Fuck You, I Quit - Hiring Is Broken (article)



  • @dkf The key difference is that your answer displays knowledge; the other answer displays understanding.



  • @CrazyEyes said in Fuck You, I Quit - Hiring Is Broken (article):

    the interviewers are always way worse at communicating than you'd think for people whose job it is to, you know, communicate.

    Huh? The interviewer is, 9 times out of 10 (in my experience on both sides of the table), some random cow-orker who got handed your resume 5 minutes ago and is even less prepared for the interview than you are. Also, depending on the company, approval has to be unanimous; of the several people who interview you, all but one may think you are the perfect candidate, but the one "Nah, I don't think so" vetoes the enthusiastic approval of the others. How good the individual interviewers may or may not be at communicating with you doesn't matter, because they have no idea what will happen outside their own time slot until everyone is done and they get together afterwards to discuss the candidate(s) or, as often as not, just submit a written evaluation to the manager; the individual interviewer may not even learn the result of the interview until the candidate actually becomes a cow-orker.


  • FoxDev

    @Rudolf-Polzer said in Fuck You, I Quit - Hiring Is Broken (article):

    Whenever a candidate says they're going to implement a breadth-first search (BFS), the probability that they're actually going to implement a depth-first search (DFS) is exactly 100%.

    i'm going to stop reading there and see if i can implement such a thing from scratch without reading any other posts or references online (or offline)....

    let's see how i did in TypeScript.

    class BaseNode {
    }
    
    class LeafNode extends BaseNode {
        public value: any;
    }
    
    class TreeNode extends BaseNode {
        public left: BaseNode;
        public right: BaseNode;
        public search (target: any): LeafNode {
            const map: BaseNode[] = [this.left, this.right];
            
            while (map.length > 0) {
                const node: BaseNode = map.shift();
                if (node instanceof LeafNode) {
                    const leaf = <LeafNode> node;
                    if (leaf.value === target) {
                        return leaf;
                    }
                } else if (node instanceof TreeNode) {
                    const tree = <TreeNode> node;
                    map.push(tree.left);
                    map.push(tree.right);
                } else {
                    // something strange is going on here... 
                    // i should probably throw an error or something
                    throw new Error('TreeNode contained a child that was not a TreeNode nor a LeafNode');
                }
            }
            return null;
        }
    }
    


  • @cartman82

    Would it not be a red flag if a company did not do ANYTHING to vet you as a candidate? What kind of a team/codebase would you be subjected to.
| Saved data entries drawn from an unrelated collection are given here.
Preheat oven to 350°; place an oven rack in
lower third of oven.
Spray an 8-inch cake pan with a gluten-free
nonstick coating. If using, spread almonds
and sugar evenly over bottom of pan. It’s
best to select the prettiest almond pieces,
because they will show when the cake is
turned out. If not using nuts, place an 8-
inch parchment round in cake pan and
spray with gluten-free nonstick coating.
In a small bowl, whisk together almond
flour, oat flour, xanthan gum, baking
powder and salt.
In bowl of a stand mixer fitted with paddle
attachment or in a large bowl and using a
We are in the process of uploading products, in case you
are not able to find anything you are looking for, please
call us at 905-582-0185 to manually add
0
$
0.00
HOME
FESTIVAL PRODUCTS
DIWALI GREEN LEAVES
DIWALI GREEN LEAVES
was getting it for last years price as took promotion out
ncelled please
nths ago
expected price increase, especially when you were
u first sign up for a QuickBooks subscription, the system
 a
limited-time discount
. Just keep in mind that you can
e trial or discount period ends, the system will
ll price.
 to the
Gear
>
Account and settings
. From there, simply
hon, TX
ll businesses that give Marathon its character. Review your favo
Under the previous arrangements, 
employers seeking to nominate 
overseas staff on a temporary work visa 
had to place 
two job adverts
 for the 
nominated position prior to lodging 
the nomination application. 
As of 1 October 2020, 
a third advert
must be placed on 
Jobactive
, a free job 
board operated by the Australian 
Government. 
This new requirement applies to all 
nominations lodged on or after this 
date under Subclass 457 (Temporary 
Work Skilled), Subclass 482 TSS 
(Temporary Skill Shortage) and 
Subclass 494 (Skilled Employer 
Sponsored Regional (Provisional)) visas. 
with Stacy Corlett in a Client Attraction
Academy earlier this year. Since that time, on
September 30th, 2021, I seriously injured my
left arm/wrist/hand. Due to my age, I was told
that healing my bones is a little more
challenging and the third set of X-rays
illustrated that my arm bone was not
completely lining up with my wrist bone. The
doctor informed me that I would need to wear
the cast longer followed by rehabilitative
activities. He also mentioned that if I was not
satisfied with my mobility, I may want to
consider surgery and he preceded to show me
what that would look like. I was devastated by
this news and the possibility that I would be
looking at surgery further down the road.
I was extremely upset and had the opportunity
  • @dkf This, or they're the kind of coder who start with a "stack" but then use it as a queue, or vice versa. The answer is correct only if they actually use it right.



  • @The_Quiet_One For the record, it was a mass lay-off due to poor circumstances. If I had not been laid off, I would still be working happily at my first job. It was on the search engine team for a dating site you've definitely heard of, was a lot of fun and everyone was great to be around. I got to work on several cool projects and learn a lot of stuff. Also, there were social activity clubs, like a board game club and a video game club ("social" being a relative term here), so I got to play new board games every Wednesday after work for free. Unfortunately, I was also fresh out of college and on the domestic site team (as opposed to one of the subsidiaries). Along with myself and other developers, it seemed like the majority of domestic QA were also laid off. Funnily enough, I managed to get a close friend hired via referral, and he was placed on a small subsidiary team which suffered no lay-offs. He told me about a month later that the CTO who made the decision was also fired, and I was left to draw my own conclusions. For some reason, their testing was also much more painful.



  • @HardwareGeek Of course, I know these things now, but unfortunately I am an optimist and I tend to assume the best until worse happens when I know very little. When I was fresh-faced out of college, I assumed that every interviewer was more prepared and professional than me. Actually, I guess you could say it was kind of a pessimistic approach, because I assumed every interview would be my hardest for those reasons.